Patient must have tumor tissue available for and must be willing to allow specimen submission for determination of treatment assignment. Histologically confirmed, locally advanced clinical T3-4 N0-2 M0 primary adenocarcinoma of the rectum based on the presence of at least one of the following: (1) clinically fixed tumors on rectal examination with tumor adherent to the pelvic sidewall and/or sacrum; (2) sciatica attributed to sacral root invasion with CT scan/MRI evidence of the lack of clear tissue plane; (3) hydronephrosis on CT scan or IVP of ureteric or bladder invasion as documented by cystoscopy and cytology or biopsy; (4) invasion into prostate, vagina or uterus. Transmural penetration of tumor through the muscularis propria must be demonstrated by EUS plus either CT or MRI within 28 days prior to reg. Distal border of tumor must be at or below peritoneal reflection, defined as within 12 centimeters of the anal verge by proctoscopic examination. Measurable disease. No clinical evidence of high-grade large bowel obstruction, unless a diverting colostomy has been performed. No prior intra-operative RT or brachytherapy and no plans for such therapy while on protocol tx. No prior chemo for colon or rectal cancer. No prior pelvic irradiation therapy. Zubrod PS 0-2. Must be able to swallow oral meds. ANC >/= 1,500/mm3; WBC >/= 3,500/mcl; platelets >/= 100,000/mcl; bilirubin </= 1.5 x ULN; SGOT/SGPT </= 2.5 x ULN; alkaline phosphatase </= 2.5 x ULN. Measured creatinine clearance </= 1.5 x ULN or estimated creatinine clearance > 50 ml/min. No active inflammatory bowel disease or other serious illness.

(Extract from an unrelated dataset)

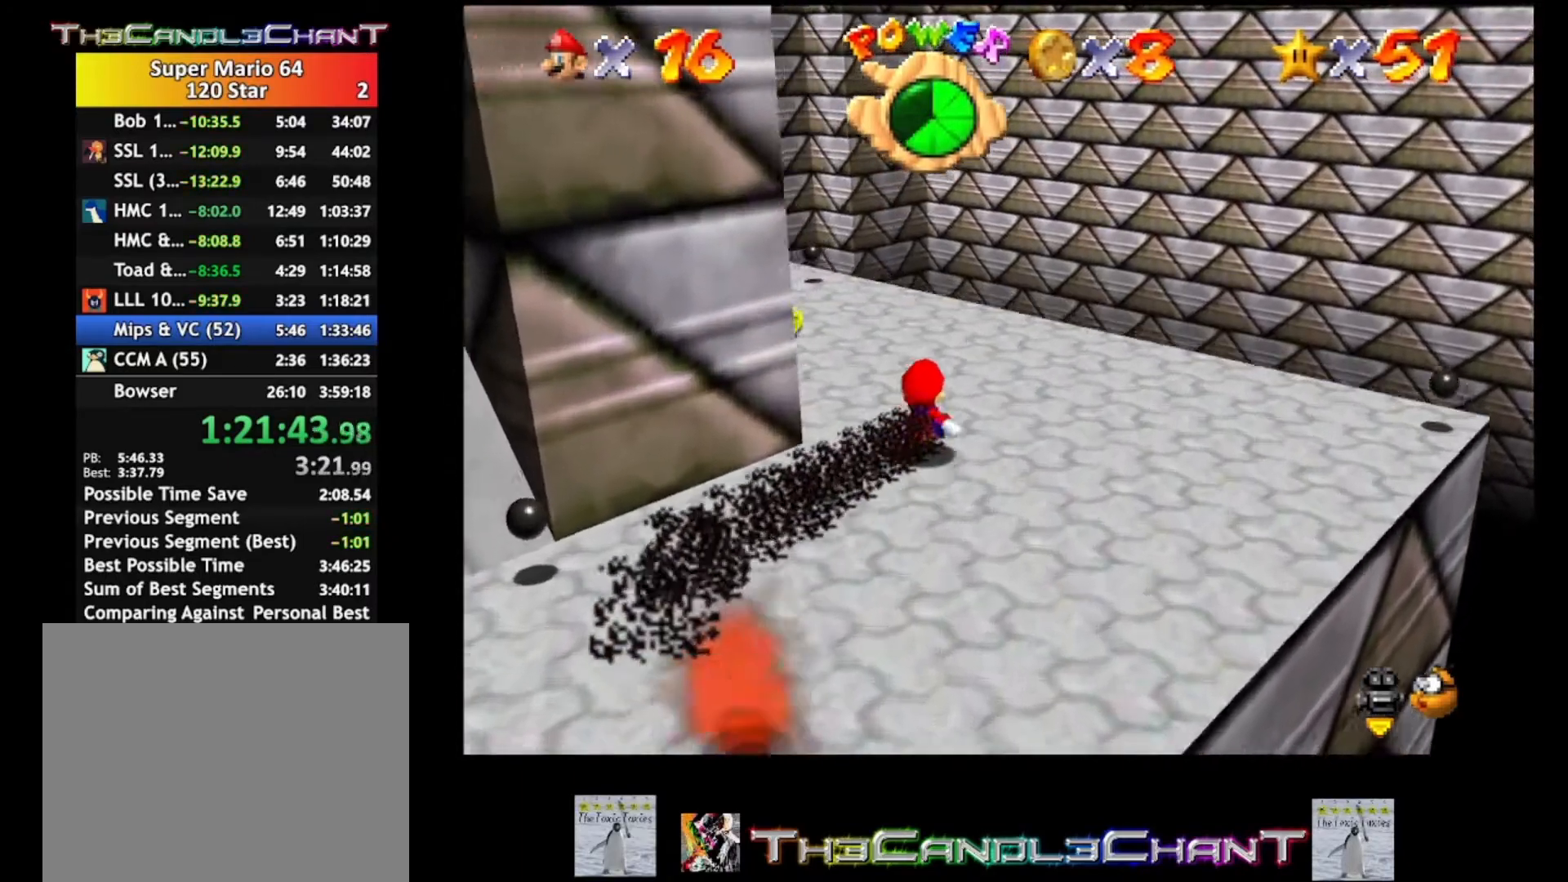
{"buttons": [], "left_stick": "up", "right_stick": "center", "events": [[100, "right_stick", "right"], [267, "right_stick", "center"]]}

No prior unanticipated severe reaction to fluoropyrimidine therapy, no known sensitivity to 5-FU, oxaliplatin or irinotecan, and no known DPD deficiency. Must not be pregnant or nursing. Women/men of reproductive potential must have agreed to use effective contraceptive method. No prior malignancy except adequately treated basal cell or squamous cell skin cancer, in situ cervical cancer or other cancer from which the patient has been disease-free for five years.